WORK INSTRUCTIONS
Task for the listing below: copy it out in full, exactly.

TASK INPUT

# # # # #

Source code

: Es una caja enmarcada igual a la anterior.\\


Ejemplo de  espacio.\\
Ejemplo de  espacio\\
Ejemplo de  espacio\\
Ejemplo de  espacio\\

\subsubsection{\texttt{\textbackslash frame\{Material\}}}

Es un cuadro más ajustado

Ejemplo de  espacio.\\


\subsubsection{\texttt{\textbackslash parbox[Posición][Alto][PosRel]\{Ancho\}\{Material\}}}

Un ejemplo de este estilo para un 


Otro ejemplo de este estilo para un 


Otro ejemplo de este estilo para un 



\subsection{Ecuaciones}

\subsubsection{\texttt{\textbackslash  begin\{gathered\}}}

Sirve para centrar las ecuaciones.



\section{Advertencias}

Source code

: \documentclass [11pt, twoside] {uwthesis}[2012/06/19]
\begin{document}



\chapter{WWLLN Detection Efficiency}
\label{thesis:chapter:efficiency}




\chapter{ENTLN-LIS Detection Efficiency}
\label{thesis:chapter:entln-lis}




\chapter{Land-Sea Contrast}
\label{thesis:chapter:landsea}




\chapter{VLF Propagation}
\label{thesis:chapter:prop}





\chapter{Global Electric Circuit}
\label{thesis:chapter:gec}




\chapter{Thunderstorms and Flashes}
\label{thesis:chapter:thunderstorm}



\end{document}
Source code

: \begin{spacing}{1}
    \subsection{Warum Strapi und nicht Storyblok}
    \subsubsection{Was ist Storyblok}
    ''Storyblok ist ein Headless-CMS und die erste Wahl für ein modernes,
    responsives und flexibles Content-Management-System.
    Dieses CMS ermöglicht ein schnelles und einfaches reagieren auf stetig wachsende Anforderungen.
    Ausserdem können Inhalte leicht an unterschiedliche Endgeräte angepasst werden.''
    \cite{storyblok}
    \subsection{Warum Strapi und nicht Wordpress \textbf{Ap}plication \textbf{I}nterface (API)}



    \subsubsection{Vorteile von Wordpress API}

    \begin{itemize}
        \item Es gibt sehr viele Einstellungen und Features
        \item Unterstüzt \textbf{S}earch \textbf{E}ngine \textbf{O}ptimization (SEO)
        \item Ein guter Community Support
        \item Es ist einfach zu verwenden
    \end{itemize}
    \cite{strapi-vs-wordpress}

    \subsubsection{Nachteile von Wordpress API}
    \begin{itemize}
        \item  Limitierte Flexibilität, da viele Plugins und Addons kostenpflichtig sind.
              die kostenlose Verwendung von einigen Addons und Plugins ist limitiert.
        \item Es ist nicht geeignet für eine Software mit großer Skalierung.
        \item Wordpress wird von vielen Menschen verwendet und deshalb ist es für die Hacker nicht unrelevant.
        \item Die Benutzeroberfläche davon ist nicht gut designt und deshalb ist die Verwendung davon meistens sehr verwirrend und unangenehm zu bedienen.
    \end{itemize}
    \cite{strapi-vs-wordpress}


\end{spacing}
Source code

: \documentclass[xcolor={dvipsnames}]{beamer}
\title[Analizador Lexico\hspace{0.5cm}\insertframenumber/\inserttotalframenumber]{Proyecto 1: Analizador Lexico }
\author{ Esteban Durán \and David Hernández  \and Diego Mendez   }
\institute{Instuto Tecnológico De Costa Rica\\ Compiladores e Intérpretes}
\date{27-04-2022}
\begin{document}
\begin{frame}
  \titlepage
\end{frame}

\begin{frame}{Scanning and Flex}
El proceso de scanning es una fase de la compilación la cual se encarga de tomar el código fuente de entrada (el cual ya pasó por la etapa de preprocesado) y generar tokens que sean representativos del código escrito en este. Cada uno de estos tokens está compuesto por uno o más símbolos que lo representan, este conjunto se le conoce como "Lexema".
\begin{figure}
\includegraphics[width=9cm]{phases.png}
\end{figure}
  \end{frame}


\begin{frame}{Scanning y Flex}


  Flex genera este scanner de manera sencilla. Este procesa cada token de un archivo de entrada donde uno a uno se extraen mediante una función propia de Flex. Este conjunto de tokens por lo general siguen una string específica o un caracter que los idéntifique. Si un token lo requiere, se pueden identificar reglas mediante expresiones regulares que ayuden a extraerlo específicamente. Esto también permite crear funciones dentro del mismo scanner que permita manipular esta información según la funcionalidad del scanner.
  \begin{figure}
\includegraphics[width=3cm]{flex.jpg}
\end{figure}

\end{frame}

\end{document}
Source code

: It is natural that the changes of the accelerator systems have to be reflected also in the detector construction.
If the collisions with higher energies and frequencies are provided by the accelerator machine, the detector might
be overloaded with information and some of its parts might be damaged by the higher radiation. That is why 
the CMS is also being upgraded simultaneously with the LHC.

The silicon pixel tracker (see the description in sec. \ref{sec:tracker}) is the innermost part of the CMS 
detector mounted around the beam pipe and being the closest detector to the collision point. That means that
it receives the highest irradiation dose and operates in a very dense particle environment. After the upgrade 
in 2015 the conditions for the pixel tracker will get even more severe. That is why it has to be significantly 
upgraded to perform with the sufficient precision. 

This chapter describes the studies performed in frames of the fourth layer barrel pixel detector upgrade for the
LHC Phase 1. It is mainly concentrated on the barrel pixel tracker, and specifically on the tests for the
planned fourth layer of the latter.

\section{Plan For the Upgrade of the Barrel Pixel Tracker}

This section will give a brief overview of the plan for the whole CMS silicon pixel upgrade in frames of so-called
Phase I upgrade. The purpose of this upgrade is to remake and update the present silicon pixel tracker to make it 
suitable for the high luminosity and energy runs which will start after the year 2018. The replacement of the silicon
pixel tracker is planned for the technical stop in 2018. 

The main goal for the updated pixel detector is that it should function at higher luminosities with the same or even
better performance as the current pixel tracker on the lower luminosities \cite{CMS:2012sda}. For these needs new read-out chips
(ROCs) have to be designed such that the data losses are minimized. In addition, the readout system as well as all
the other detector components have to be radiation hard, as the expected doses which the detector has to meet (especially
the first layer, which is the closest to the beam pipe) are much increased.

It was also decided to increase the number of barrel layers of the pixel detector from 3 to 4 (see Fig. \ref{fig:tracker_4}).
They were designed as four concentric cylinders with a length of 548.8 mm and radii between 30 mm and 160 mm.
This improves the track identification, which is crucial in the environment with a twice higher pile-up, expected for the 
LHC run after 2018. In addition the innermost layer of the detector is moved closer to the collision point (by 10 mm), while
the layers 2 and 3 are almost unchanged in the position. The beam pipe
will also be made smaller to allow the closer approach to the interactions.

# # # # #

ANSWER SECTION
Source code

: Es una caja enmarcada igual a la anterior.\\


Ejemplo de  espacio.\\
Ejemplo de  espacio\\
Ejemplo de  espacio\\
Ejemplo de  espacio\\

\subsubsection{\texttt{\textbackslash frame\{Material\}}}

Es un cuadro más ajustado

Ejemplo de  espacio.\\


\subsubsection{\texttt{\textbackslash parbox[Posición][Alto][PosRel]\{Ancho\}\{Material\}}}

Un ejemplo de este estilo para un 


Otro ejemplo de este estilo para un 


Otro ejemplo de este estilo para un 



\subsection{Ecuaciones}

\subsubsection{\texttt{\textbackslash  begin\{gathered\}}}

Sirve para centrar las ecuaciones.



\section{Advertencias}

Source code

: \documentclass [11pt, twoside] {uwthesis}[2012/06/19]
\begin{document}



\chapter{WWLLN Detection Efficiency}
\label{thesis:chapter:efficiency}




\chapter{ENTLN-LIS Detection Efficiency}
\label{thesis:chapter:entln-lis}




\chapter{Land-Sea Contrast}
\label{thesis:chapter:landsea}




\chapter{VLF Propagation}
\label{thesis:chapter:prop}





\chapter{Global Electric Circuit}
\label{thesis:chapter:gec}




\chapter{Thunderstorms and Flashes}
\label{thesis:chapter:thunderstorm}



\end{document}
Source code

: \begin{spacing}{1}
    \subsection{Warum Strapi und nicht Storyblok}
    \subsubsection{Was ist Storyblok}
    ''Storyblok ist ein Headless-CMS und die erste Wahl für ein modernes,
    responsives und flexibles Content-Management-System.
    Dieses CMS ermöglicht ein schnelles und einfaches reagieren auf stetig wachsende Anforderungen.
    Ausserdem können Inhalte leicht an unterschiedliche Endgeräte angepasst werden.''
    \cite{storyblok}
    \subsection{Warum Strapi und nicht Wordpress \textbf{Ap}plication \textbf{I}nterface (API)}



    \subsubsection{Vorteile von Wordpress API}

    \begin{itemize}
        \item Es gibt sehr viele Einstellungen und Features
        \item Unterstüzt \textbf{S}earch \textbf{E}ngine \textbf{O}ptimization (SEO)
        \item Ein guter Community Support
        \item Es ist einfach zu verwenden
    \end{itemize}
    \cite{strapi-vs-wordpress}

    \subsubsection{Nachteile von Wordpress API}
    \begin{itemize}
        \item  Limitierte Flexibilität, da viele Plugins und Addons kostenpflichtig sind.
              die kostenlose Verwendung von einigen Addons und Plugins ist limitiert.
        \item Es ist nicht geeignet für eine Software mit großer Skalierung.
        \item Wordpress wird von vielen Menschen verwendet und deshalb ist es für die Hacker nicht unrelevant.
        \item Die Benutzeroberfläche davon ist nicht gut designt und deshalb ist die Verwendung davon meistens sehr verwirrend und unangenehm zu bedienen.
    \end{itemize}
    \cite{strapi-vs-wordpress}


\end{spacing}
Source code

: \documentclass[xcolor={dvipsnames}]{beamer}
\title[Analizador Lexico\hspace{0.5cm}\insertframenumber/\inserttotalframenumber]{Proyecto 1: Analizador Lexico }
\author{ Esteban Durán \and David Hernández  \and Diego Mendez   }
\institute{Instuto Tecnológico De Costa Rica\\ Compiladores e Intérpretes}
\date{27-04-2022}
\begin{document}
\begin{frame}
  \titlepage
\end{frame}

\begin{frame}{Scanning and Flex}
El proceso de scanning es una fase de la compilación la cual se encarga de tomar el código fuente de entrada (el cual ya pasó por la etapa de preprocesado) y generar tokens que sean representativos del código escrito en este. Cada uno de estos tokens está compuesto por uno o más símbolos que lo representan, este conjunto se le conoce como "Lexema".
\begin{figure}
\includegraphics[width=9cm]{phases.png}
\end{figure}
  \end{frame}


\begin{frame}{Scanning y Flex}


  Flex genera este scanner de manera sencilla. Este procesa cada token de un archivo de entrada donde uno a uno se extraen mediante una función propia de Flex. Este conjunto de tokens por lo general siguen una string específica o un caracter que los idéntifique. Si un token lo requiere, se pueden identificar reglas mediante expresiones regulares que ayuden a extraerlo específicamente. Esto también permite crear funciones dentro del mismo scanner que permita manipular esta información según la funcionalidad del scanner.
  \begin{figure}
\includegraphics[width=3cm]{flex.jpg}
\end{figure}

\end{frame}

\end{document}
Source code

: It is natural that the changes of the accelerator systems have to be reflected also in the detector construction.
If the collisions with higher energies and frequencies are provided by the accelerator machine, the detector might
be overloaded with information and some of its parts might be damaged by the higher radiation. That is why 
the CMS is also being upgraded simultaneously with the LHC.

The silicon pixel tracker (see the description in sec. \ref{sec:tracker}) is the innermost part of the CMS 
detector mounted around the beam pipe and being the closest detector to the collision point. That means that
it receives the highest irradiation dose and operates in a very dense particle environment. After the upgrade 
in 2015 the conditions for the pixel tracker will get even more severe. That is why it has to be significantly 
upgraded to perform with the sufficient precision. 

This chapter describes the studies performed in frames of the fourth layer barrel pixel detector upgrade for the
LHC Phase 1. It is mainly concentrated on the barrel pixel tracker, and specifically on the tests for the
planned fourth layer of the latter.

\section{Plan For the Upgrade of the Barrel Pixel Tracker}

This section will give a brief overview of the plan for the whole CMS silicon pixel upgrade in frames of so-called
Phase I upgrade. The purpose of this upgrade is to remake and update the present silicon pixel tracker to make it 
suitable for the high luminosity and energy runs which will start after the year 2018. The replacement of the silicon
pixel tracker is planned for the technical stop in 2018. 

The main goal for the updated pixel detector is that it should function at higher luminosities with the same or even
better performance as the current pixel tracker on the lower luminosities \cite{CMS:2012sda}. For these needs new read-out chips
(ROCs) have to be designed such that the data losses are minimized. In addition, the readout system as well as all
the other detector components have to be radiation hard, as the expected doses which the detector has to meet (especially
the first layer, which is the closest to the beam pipe) are much increased.

It was also decided to increase the number of barrel layers of the pixel detector from 3 to 4 (see Fig. \ref{fig:tracker_4}).
They were designed as four concentric cylinders with a length of 548.8 mm and radii between 30 mm and 160 mm.
This improves the track identification, which is crucial in the environment with a twice higher pile-up, expected for the 
LHC run after 2018. In addition the innermost layer of the detector is moved closer to the collision point (by 10 mm), while
the layers 2 and 3 are almost unchanged in the position. The beam pipe
will also be made smaller to allow the closer approach to the interactions.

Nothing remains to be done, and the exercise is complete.